On July 19, a container loaded with 566 pieces of domestically produced furniture, daily necessities and travel sets left Shanghai's Waigaoqiao Port for Northeast Asia, marking the debut of the new 9610 sea export channel for cross-border e-commerce.
The 9610 customs supervision code represents the cross-border e-commerce model, also known as the "consolidation model".
This approach is designed for small packages, multiple product categories and high-frequency B2C – or business-to-consumer – orders in cross-border e-commerce. These orders are generated on various e-commerce platforms and shipped to overseas buyers via international express or specialized small package logistics.
Compared to traditional trade exports, the 9610 model offers shorter supply chains, lower costs and greater efficiency in customs clearance.

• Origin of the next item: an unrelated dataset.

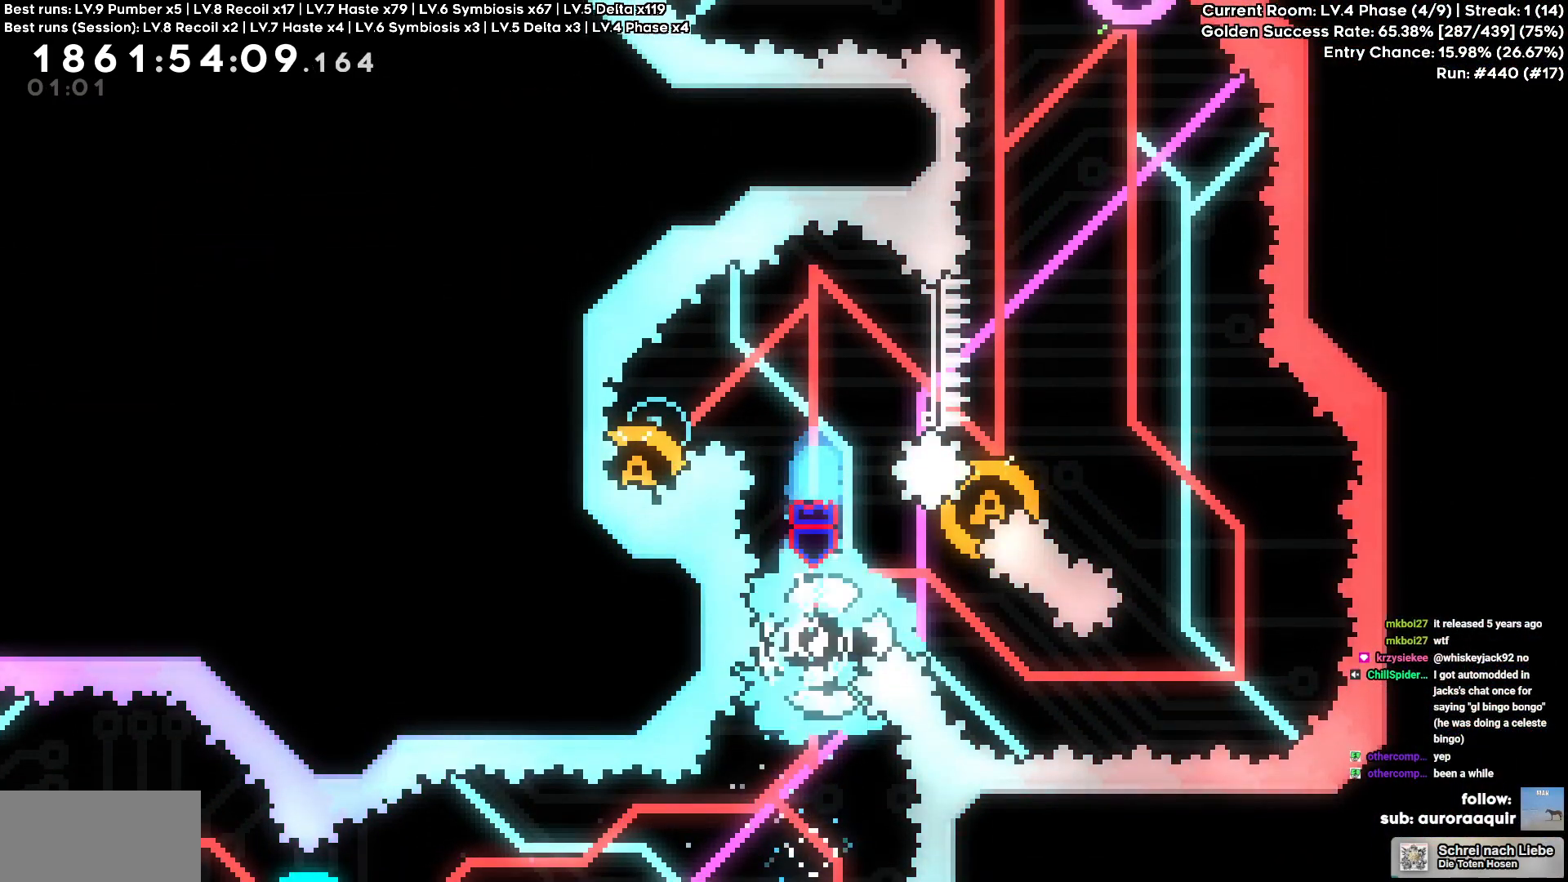
{"keys": [], "events": []}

Ren Wenlei, general manager of Shanghai Waigaoqiao Port Comprehensive Free Trade Zone Development Co Ltd, said this new channel provides cross-border e-commerce businesses with more diverse logistics options for exporting low-value-added and high-volume packages from Shanghai.
Meanwhile, Shanghai's cross-border e-commerce air exports continue to grow rapidly. In the first half of the year, the city's air cargo port handled 245 million ($33.86 million) in cross-border e-commerce export declarations, up 36 percent year-on-year, with a total value of goods of 40.7 billion yuan and a weight of 219,900 metric tons.